--- Extracted entries ---
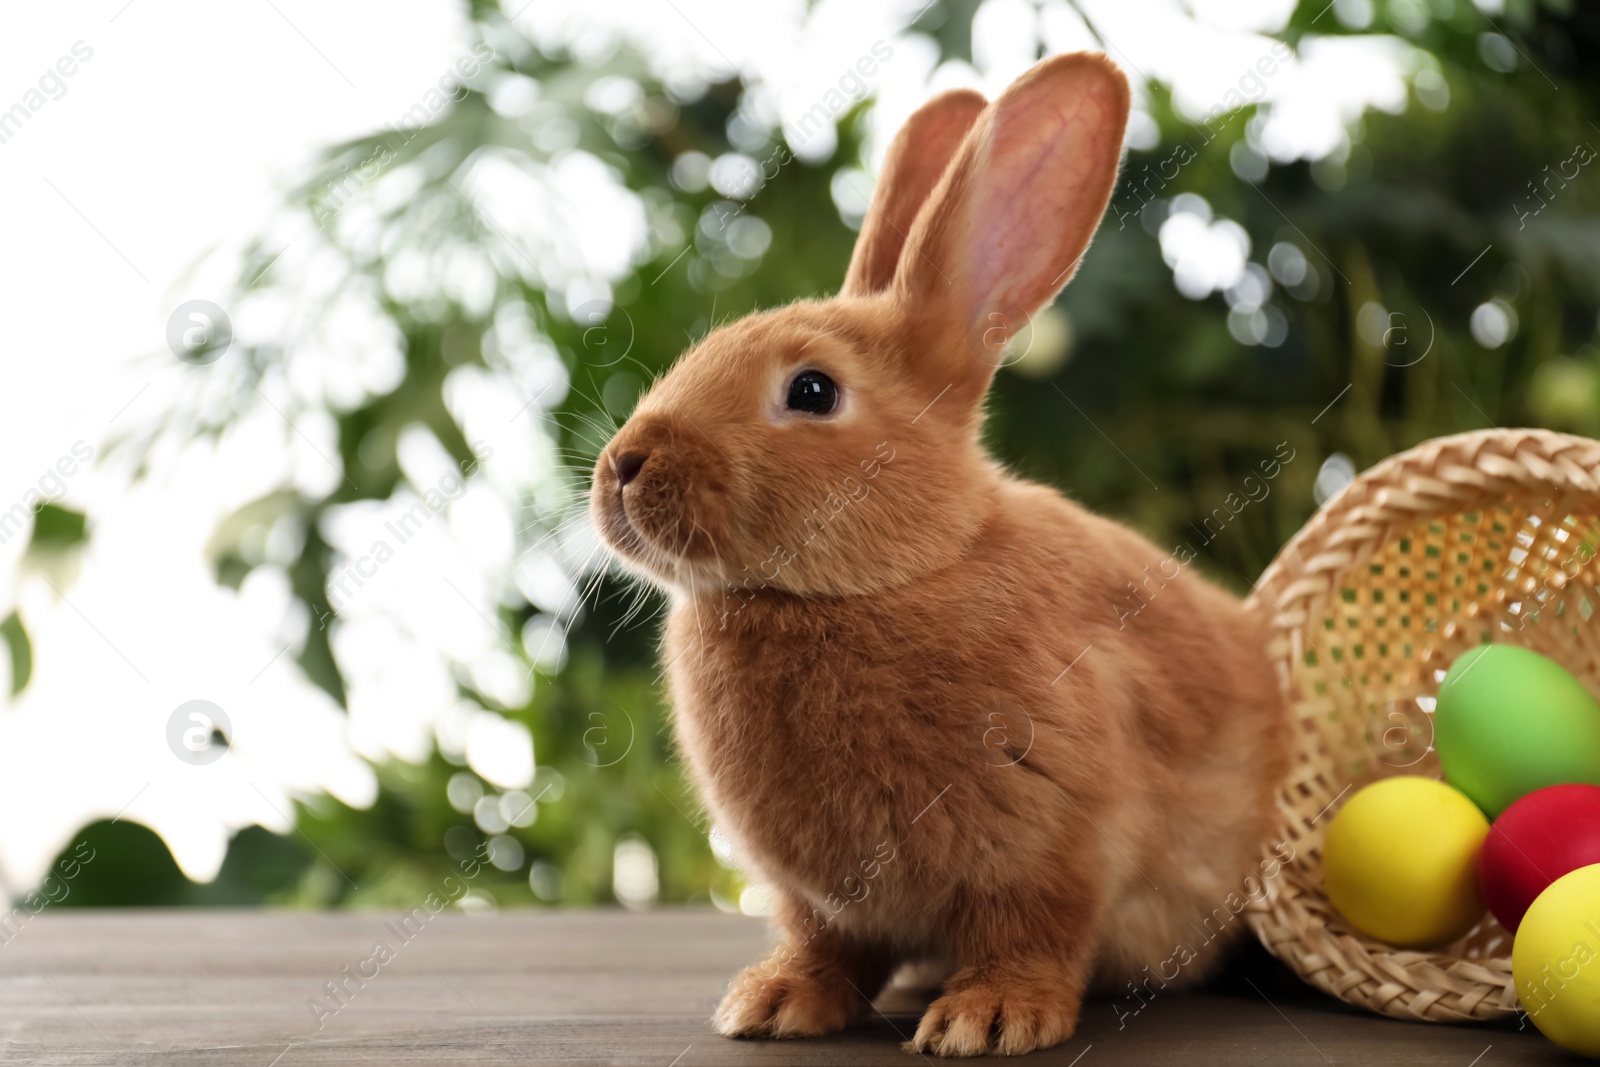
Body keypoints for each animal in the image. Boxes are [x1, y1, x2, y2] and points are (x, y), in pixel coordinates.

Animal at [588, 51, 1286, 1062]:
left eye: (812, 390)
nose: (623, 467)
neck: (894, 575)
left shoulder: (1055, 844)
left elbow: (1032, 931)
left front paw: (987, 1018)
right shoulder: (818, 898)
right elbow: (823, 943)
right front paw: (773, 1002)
---
Leaving the pictures aside, give back all the records exactly as they are.

Body keypoints for each animal in the image. Boxes are [x1, y1, x2, y2] and points are (x, y), in pixel coordinates.

Animal at [588, 51, 1286, 1062]:
left eye: (812, 390)
nose: (623, 467)
neck: (894, 575)
left shoulder: (1055, 844)
left elbow: (1032, 931)
left front paw: (987, 1018)
right shoulder: (818, 898)
right elbow: (823, 943)
right front paw: (773, 1002)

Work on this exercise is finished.